UCF plans to increase the number of faculty members working in biomolecular sciences from 22 to 47 in the next few years. The college initially will have about 900 undergraduates and 75 graduate students who, along with faculty, will conduct research to find novel treatments for cancer, cardiovascular diseases, neurodegenerative diseases and infectious diseases.
"This is a major step in strengthening UCF's commitment to cutting-edge research that will help patients who suffer from life-threatening diseases," said Pappachan Kolattukudy, who was appointed dean of the Burnett College of Biomedical Sciences. "We want to build a nationally recognized biomedical research and education enterprise at UCF."

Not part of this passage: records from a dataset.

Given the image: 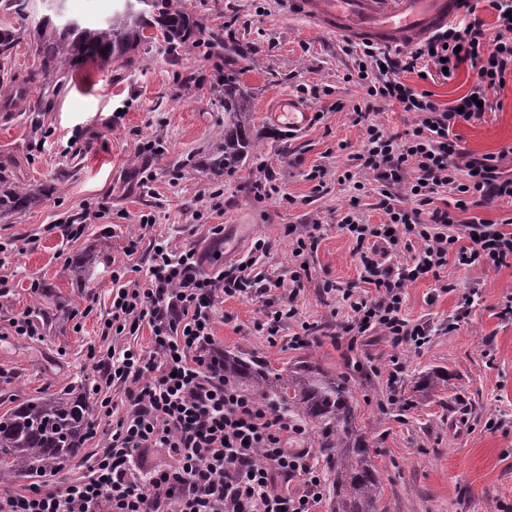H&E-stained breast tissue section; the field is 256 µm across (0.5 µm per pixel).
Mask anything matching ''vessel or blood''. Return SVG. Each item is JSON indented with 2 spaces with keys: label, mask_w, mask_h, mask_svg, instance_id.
Here are the masks:
<instances>
[{
  "label": "vessel or blood",
  "mask_w": 512,
  "mask_h": 512,
  "mask_svg": "<svg viewBox=\"0 0 512 512\" xmlns=\"http://www.w3.org/2000/svg\"><path fill=\"white\" fill-rule=\"evenodd\" d=\"M288 12L314 26L359 42L393 45L427 37L463 12L461 0H285ZM286 129L306 126L311 115L293 99L275 114Z\"/></svg>",
  "instance_id": "b4317fda"
}]
</instances>
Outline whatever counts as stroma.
Wrapping results in <instances>:
<instances>
[{"label":"stroma","mask_w":512,"mask_h":512,"mask_svg":"<svg viewBox=\"0 0 512 512\" xmlns=\"http://www.w3.org/2000/svg\"><path fill=\"white\" fill-rule=\"evenodd\" d=\"M25 17L0 10V28L23 33L0 64V83L27 80L37 59L35 30L47 15L45 0H26ZM203 31L176 49L156 42L132 65L102 71L87 63L47 83L32 85L21 108L0 109V165L19 160L22 183L40 189L27 210L0 216V414L39 392H84L98 372L88 347L126 345L102 336L112 292L113 261L148 265V244L124 251L150 213V235L192 247L203 269L234 266L257 240L267 244L256 271L290 278L292 251L311 225L320 238L307 256L311 271L269 343L265 305H280L287 291L273 288L218 303L214 336L225 350L243 351L272 367L311 357L347 377L380 476L384 512H512V265L463 268L454 262L408 284L402 312L432 331L421 350L393 351L384 336L348 346L342 328L346 289L364 290L352 240L338 227L346 212L378 225L382 212L372 183L355 189L364 130L352 120L366 106L354 79V45L288 15L282 0H185ZM246 65L253 91L257 149L246 176L216 173L208 160L224 138V49ZM309 108L313 119L290 135L271 119L279 98ZM502 110L453 133L469 152L498 154L512 146V82L498 90ZM158 154H142L148 141ZM149 165L155 178L138 186L132 171ZM102 217L74 240L66 222L84 207ZM221 224L236 238L224 246L210 233ZM92 260L88 278L74 276V255ZM478 290L472 306L464 296ZM89 316H82V309ZM28 317L35 335L16 336L11 319ZM316 327L307 344L294 343L303 323ZM448 370V382L417 391L420 373ZM396 387H389L390 372Z\"/></svg>","instance_id":"1"}]
</instances>
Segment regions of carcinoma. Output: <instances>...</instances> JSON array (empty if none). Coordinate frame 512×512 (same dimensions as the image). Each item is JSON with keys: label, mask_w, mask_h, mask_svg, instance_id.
Segmentation results:
<instances>
[{"label": "carcinoma", "mask_w": 512, "mask_h": 512, "mask_svg": "<svg viewBox=\"0 0 512 512\" xmlns=\"http://www.w3.org/2000/svg\"><path fill=\"white\" fill-rule=\"evenodd\" d=\"M160 32L169 44H185L203 30L199 18L183 7V0H130L112 15L105 28L77 21L56 24L47 18L38 32L39 65L29 82H38L75 66L92 62L99 70L112 63L133 61L135 53ZM21 34L0 30V59L9 57ZM28 89L0 87V105L10 108L25 99ZM250 89L240 71H224V142L215 148L213 167L237 172L246 165L256 143L252 131ZM40 191L16 186L12 172L0 169V214L22 209ZM224 378L241 386L277 411L301 422L317 435L326 460L332 490L331 512H381L380 480L367 432L356 423L357 409L346 378L305 359L275 369L240 354L224 353ZM87 396L49 393L29 398L0 416V484L43 478L59 473L74 458L91 433Z\"/></svg>", "instance_id": "1"}]
</instances>
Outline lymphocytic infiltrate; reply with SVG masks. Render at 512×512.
<instances>
[{
	"label": "lymphocytic infiltrate",
	"mask_w": 512,
	"mask_h": 512,
	"mask_svg": "<svg viewBox=\"0 0 512 512\" xmlns=\"http://www.w3.org/2000/svg\"><path fill=\"white\" fill-rule=\"evenodd\" d=\"M494 16L485 28L477 12ZM467 18L427 39L388 52L364 44L357 77L370 98L411 113L412 123L391 133L369 112L355 109L365 130L354 156L360 170L380 183L376 206L382 224L346 213L339 227L354 242L361 279L373 295L344 293L353 317L344 332L359 339L386 336L392 348H414L431 330L402 314L408 283L436 274L447 261L497 269L512 260V220H462L469 209L512 200V173L496 156H476L452 129L459 121L496 111L491 90L512 73V0H469ZM469 66L470 89L455 105L441 106L429 92L407 82L428 68L455 79ZM453 198L452 208L436 204ZM412 209H405L404 200ZM410 256L394 267L391 259ZM192 248L152 245L144 280L112 268V300L101 333L119 337L149 329L146 347L88 348L99 377L91 392L107 430L86 474L21 492L0 491V512H314L324 498V480L314 453L296 447L303 425L224 380V352L215 344L217 299L261 283L254 255L210 275ZM162 449L169 462L147 469L142 450Z\"/></svg>",
	"instance_id": "f902f5d3"
}]
</instances>
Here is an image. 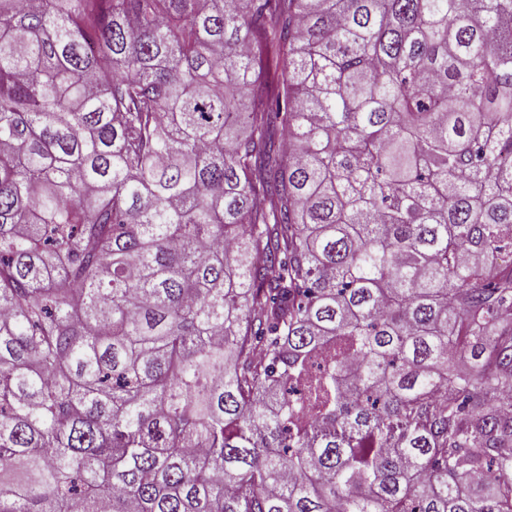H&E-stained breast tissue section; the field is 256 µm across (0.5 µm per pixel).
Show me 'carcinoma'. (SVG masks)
I'll return each mask as SVG.
<instances>
[{"instance_id":"obj_1","label":"carcinoma","mask_w":512,"mask_h":512,"mask_svg":"<svg viewBox=\"0 0 512 512\" xmlns=\"http://www.w3.org/2000/svg\"><path fill=\"white\" fill-rule=\"evenodd\" d=\"M512 0H0V512H512Z\"/></svg>"}]
</instances>
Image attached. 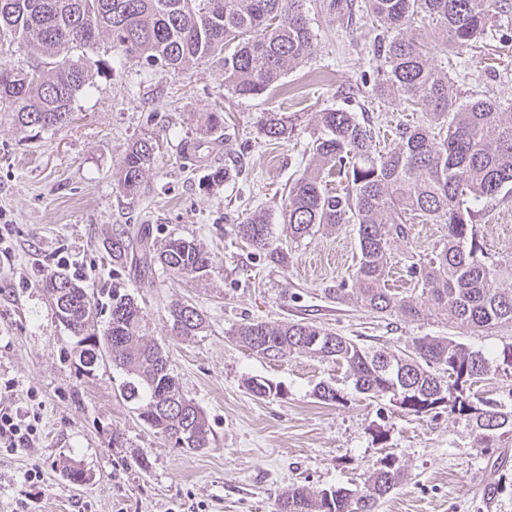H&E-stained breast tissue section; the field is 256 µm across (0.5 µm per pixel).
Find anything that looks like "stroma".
<instances>
[{"mask_svg":"<svg viewBox=\"0 0 512 512\" xmlns=\"http://www.w3.org/2000/svg\"><path fill=\"white\" fill-rule=\"evenodd\" d=\"M349 12L350 0H311V56L259 99L228 94L219 60L161 72L136 57L118 58L103 41L94 54V86L77 98L71 123L37 133L0 112V214L12 231L10 254L0 255V407L38 421L34 447L0 445V512H274L278 493L292 484L314 492L363 489L388 454L407 478L376 512H512L510 491L492 508L481 501L496 465L512 472V447L480 452L464 420L447 408L409 415L388 398L358 393L345 365L306 354L267 359L229 336L247 320H304L377 349L402 351L426 335L484 351L512 343L511 326L469 336L437 320L382 319L326 298L325 289L350 284L358 267L355 225L291 243L285 269L268 265L235 235L260 206L271 215L274 237L284 238V200L310 163L317 112L346 106L362 113L381 151L393 148L397 124L422 121L421 113L400 111L363 86L373 32L369 19ZM495 28L497 39L474 42L461 56V95L512 98V13L496 17ZM215 111L227 125L220 141L204 130ZM269 111L286 113L287 139L260 134ZM139 138L154 143L155 162L140 197L131 199L117 172ZM223 166L233 180L199 184ZM129 224L153 225L159 239L196 238L213 258L203 278L160 272L155 287L142 288L129 273L117 277L138 299L146 335L206 414L209 448L187 451L153 434L121 397V370L80 372L75 341L41 287L64 267L107 302L116 277L104 245ZM479 229L492 258L512 260V195L486 205ZM442 235V225L414 222L411 244L390 247L388 287L411 292L412 254L430 251ZM177 301L205 316V330L192 340L171 333L167 309ZM252 379L279 391L255 397L246 388ZM321 382L336 387L341 402L318 400ZM116 430L126 439L120 448L112 444ZM141 457L146 466L138 465ZM70 468L82 481L67 477ZM33 471L38 479H30Z\"/></svg>","mask_w":512,"mask_h":512,"instance_id":"35a3bbf8","label":"stroma"}]
</instances>
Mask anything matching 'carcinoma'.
I'll use <instances>...</instances> for the list:
<instances>
[{
    "instance_id": "obj_1",
    "label": "carcinoma",
    "mask_w": 512,
    "mask_h": 512,
    "mask_svg": "<svg viewBox=\"0 0 512 512\" xmlns=\"http://www.w3.org/2000/svg\"><path fill=\"white\" fill-rule=\"evenodd\" d=\"M374 31L372 92L399 101L403 111L423 112L426 121L399 124L396 144L376 149L374 128L358 113L326 108L318 114L312 163L289 187L283 214L288 238L300 241L319 227L356 225L361 258L354 287L327 288L326 297L353 300L380 317L421 320L433 315L471 335L512 324V261L493 260L477 230L478 206L512 193V100L480 94L461 99L448 69L432 55L462 54L480 38L493 39L492 15L512 11L509 0H363ZM429 20L439 31L430 47L411 30ZM152 68L183 72L221 55L224 87L240 99H258L305 62L315 34L306 0H0V49L17 45L30 53L25 64L0 63V103L23 128L43 132L70 120L77 96L92 87L94 52L100 40ZM262 134L288 138V117L267 112ZM155 162L147 139L131 144L119 168L118 185L140 194ZM338 176L340 188H327ZM444 225L443 238L410 266L417 296L385 287L394 242L410 243L414 220ZM235 234L273 266L286 268L290 252L277 242L269 214L256 210ZM113 273L129 269L145 288L154 287L155 267L172 276L204 277L212 258L193 238L159 242L148 224L113 232L107 243ZM58 322L76 338L79 367L89 374L108 360L125 373L120 392L137 405L138 417L177 448L210 444L211 428L201 408L182 389L159 345L142 334L143 310L120 282L108 294V320L93 329L99 302L80 278L62 269L43 285ZM172 335L192 339L204 329L202 313L176 303L168 308ZM229 336L251 352L285 359L309 354L342 363L355 389L388 397L415 416L444 405L470 427L472 447L512 446V406L474 389L490 375L512 378V344L491 354L448 336H418L408 353L367 349L313 322L279 325L252 320ZM259 398L278 386L253 379ZM314 395L341 401L336 388L319 383ZM404 472L387 456L364 491L344 487L318 494L293 485L278 495L276 512H374L378 498L398 488ZM502 472L483 487L485 507L495 503Z\"/></svg>"
}]
</instances>
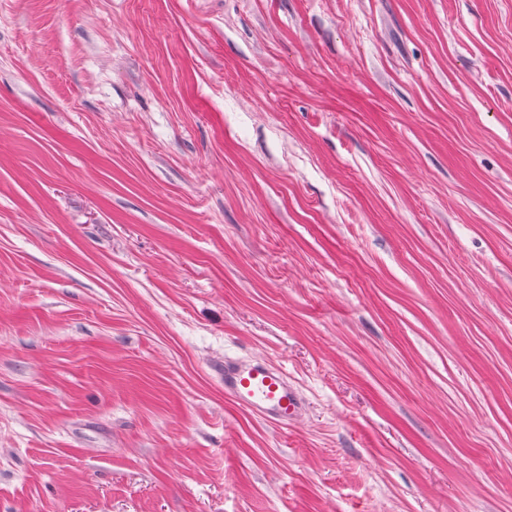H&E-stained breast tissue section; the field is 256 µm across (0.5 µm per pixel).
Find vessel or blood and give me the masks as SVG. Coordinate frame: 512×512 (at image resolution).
<instances>
[{"instance_id": "b4317fda", "label": "vessel or blood", "mask_w": 512, "mask_h": 512, "mask_svg": "<svg viewBox=\"0 0 512 512\" xmlns=\"http://www.w3.org/2000/svg\"><path fill=\"white\" fill-rule=\"evenodd\" d=\"M216 375L226 397L268 424L288 426L305 410L302 395L285 372L263 360L228 356Z\"/></svg>"}]
</instances>
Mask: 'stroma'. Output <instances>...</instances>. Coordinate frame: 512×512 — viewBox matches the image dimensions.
<instances>
[{
	"label": "stroma",
	"instance_id": "stroma-1",
	"mask_svg": "<svg viewBox=\"0 0 512 512\" xmlns=\"http://www.w3.org/2000/svg\"><path fill=\"white\" fill-rule=\"evenodd\" d=\"M0 512H512V0H0ZM216 375L226 397L268 424L288 427L305 411L302 395L285 372L263 360L227 356Z\"/></svg>",
	"mask_w": 512,
	"mask_h": 512
}]
</instances>
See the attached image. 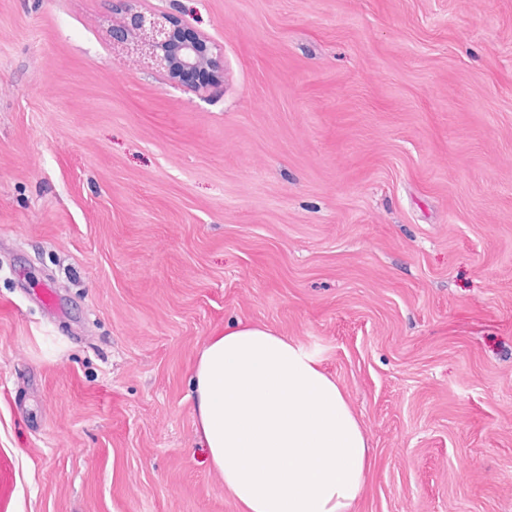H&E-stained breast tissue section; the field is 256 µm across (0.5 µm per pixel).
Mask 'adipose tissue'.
Instances as JSON below:
<instances>
[{
	"label": "adipose tissue",
	"instance_id": "ef3b65f1",
	"mask_svg": "<svg viewBox=\"0 0 512 512\" xmlns=\"http://www.w3.org/2000/svg\"><path fill=\"white\" fill-rule=\"evenodd\" d=\"M193 380L198 432L241 512H353L367 437L302 346L240 321L204 344Z\"/></svg>",
	"mask_w": 512,
	"mask_h": 512
}]
</instances>
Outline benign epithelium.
<instances>
[{"instance_id": "1", "label": "benign epithelium", "mask_w": 512, "mask_h": 512, "mask_svg": "<svg viewBox=\"0 0 512 512\" xmlns=\"http://www.w3.org/2000/svg\"><path fill=\"white\" fill-rule=\"evenodd\" d=\"M122 23L112 29V42L160 69L172 81L202 94L223 82L220 49L202 34L177 36L176 18L153 10L144 0H112Z\"/></svg>"}]
</instances>
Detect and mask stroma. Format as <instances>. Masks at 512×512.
<instances>
[{"mask_svg": "<svg viewBox=\"0 0 512 512\" xmlns=\"http://www.w3.org/2000/svg\"><path fill=\"white\" fill-rule=\"evenodd\" d=\"M0 0V512H239L191 378L239 322L364 427L355 512H512V0ZM144 1H112V7L122 15L121 25L112 28L113 44L139 55L170 80L196 93H206L223 82L217 45L199 33L178 37L176 18L168 12L147 8ZM202 70L210 72V80L194 79Z\"/></svg>", "mask_w": 512, "mask_h": 512, "instance_id": "stroma-1", "label": "stroma"}]
</instances>
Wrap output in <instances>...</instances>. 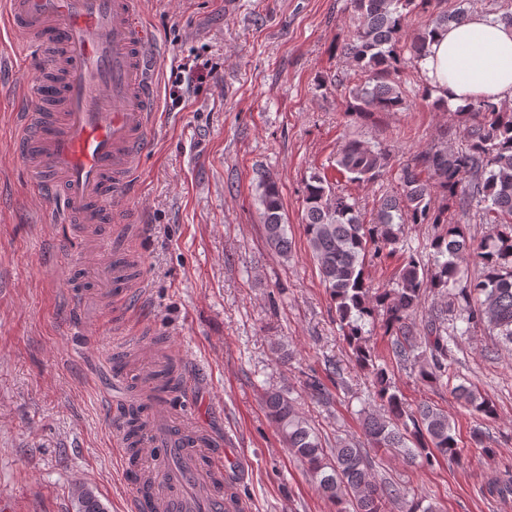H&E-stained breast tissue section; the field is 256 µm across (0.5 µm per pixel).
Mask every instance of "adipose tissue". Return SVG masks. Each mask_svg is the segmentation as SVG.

Neuroscientist Kiminobu Sugaya, who arrived at UCF in the spring, hopes his research will show that taking stem cells from bone marrow in a patient's hip and injecting them into the brain can help fight Alzheimer's and Lou Gehrig's diseases, strokes and blindness. Sugaya previously taught at the University of Illinois at Chicago.
In his prior research, which was cited in the Wall Street Journal this month, Sugaya determined that the memories of aged lab rats swimming in a maze dramatically improved when healthy stem cells were injected into their brains. In some cases, the older rats began to perform as well as young ones in the maze. Sugaya plans to continue using rats to test the viability of injecting stem cells into brains.